Data Retirement Policy

New projects are guaranteed one year of data storage as part of recharge center billing. This includes a primary copy of all data and analyses on UCGD owned Lustre storage and a backup of raw primary data files (CRAM files) on UCGD owned CEPH storage. If projects require more than one year of storage and backup, then arrangements can be made through the recharge center for additional time. For projects that directly fund the purchase of UCGD storage hardware, data storage and backup is guaranteed for the warrantied life of the hardware (generally five years from the time of purchase).

Notification

A general reminder of data retirement policies will be sent out to all UCGD collaborators annually at least 24 hours before major data moves. PI's will only be contacted individually when projects are at risk of being permanently deleted.

Actual Implementation

It is important to note that there is no guarantee that data will be archived beyond what was billed for by the recharge center. However, in practice we try to maintain project data for ~3 years on Lustre and ~5 years on CEPH archive space depending on the actual storage needs of UCGD.
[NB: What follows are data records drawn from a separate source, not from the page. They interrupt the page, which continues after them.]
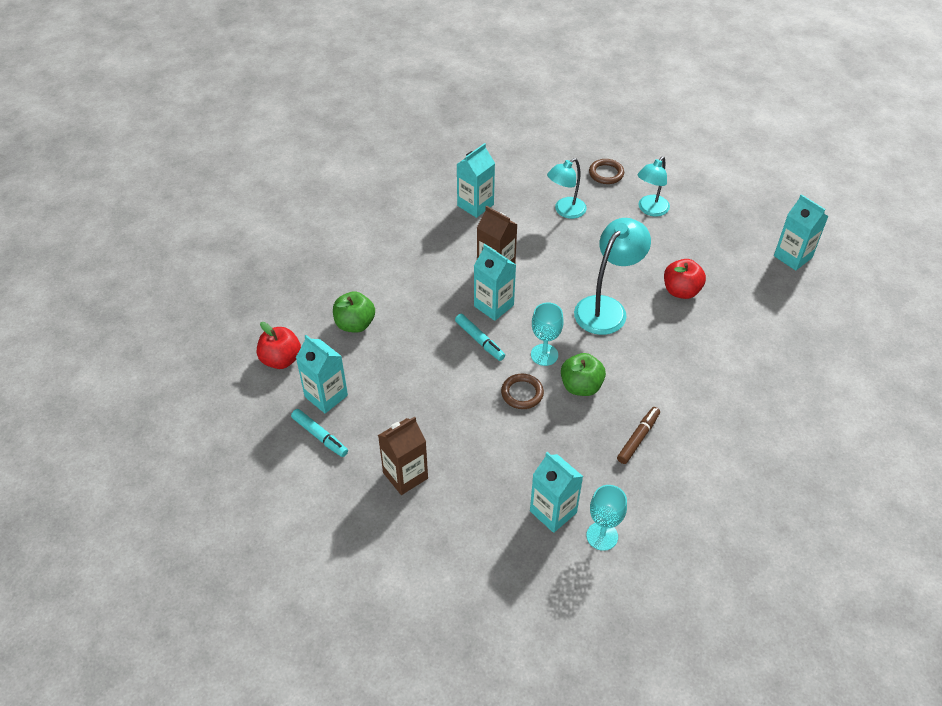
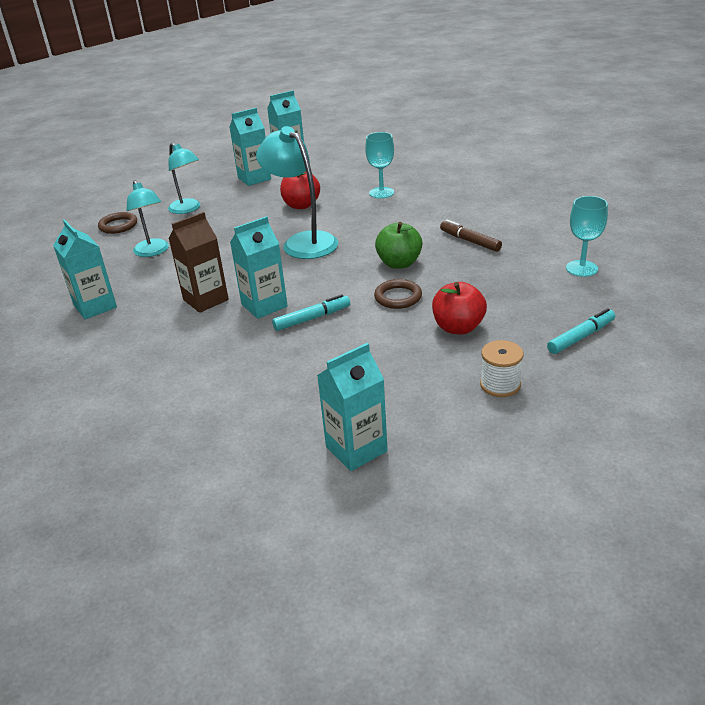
camera: 75 degrees left, 15 degrees down
red apple [257,322,301,369] -> red apple moved to [432,282,487,335]
turquoise marker [291,409,348,457] -> turquoise marker moved to [547,308,615,354]
green apple [333,291,375,333] -> none
brown carton [378,416,428,495] -> white spool [480,340,524,397]
turquoise carton [530,452,583,533] -> turquoise carton moved to [230,108,271,186]
turquoise goblet [531,302,563,366] -> turquoise goblet moved to [365,132,394,199]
At the end of each year, we move (but not delete) projects on Lustre that are three years old or older to a holding space. When Lustre approaches it's storage limits (~90% full), all projects in the holding space are synchronized to CEPH archive storage and the Lustre copy is deleted. This means that for data older than three years, the CEPH archive copy may be the only copy (there is no backup). Additionally, when CEPH storage approaches it's limits (~90% full), project owners will be individually notified that their data may soon be deleted. Data will then be moved from CEPH archive space into general scratch space at CHPC (this will immediately relieve our storage limitations on CEPH). CHPC automatically deletes files older than 60 days from scratch space. We will e-mail the PI at 60 days, 30 days, and 2 days to remind them that their data will permanently disappear without action on their part (i.e. copying data elsewhere, purchasing additional CEPH space, etc).

Data Access

Project data at UCGD is kept on high performance Lustre storage and is backed up to CEPH object storage at the University of Utah Center for High Performance Computing (CHPC). Project files can be accessed over the web using Mosaic, or they can be accessed via a Linux terminal by logging into the Redwood HIPAA protected environment at CHPC. Data that is archived on CEPH object storage cannot be directly accessed by UCGD collaborators, but it can be restored to Lustre space on request.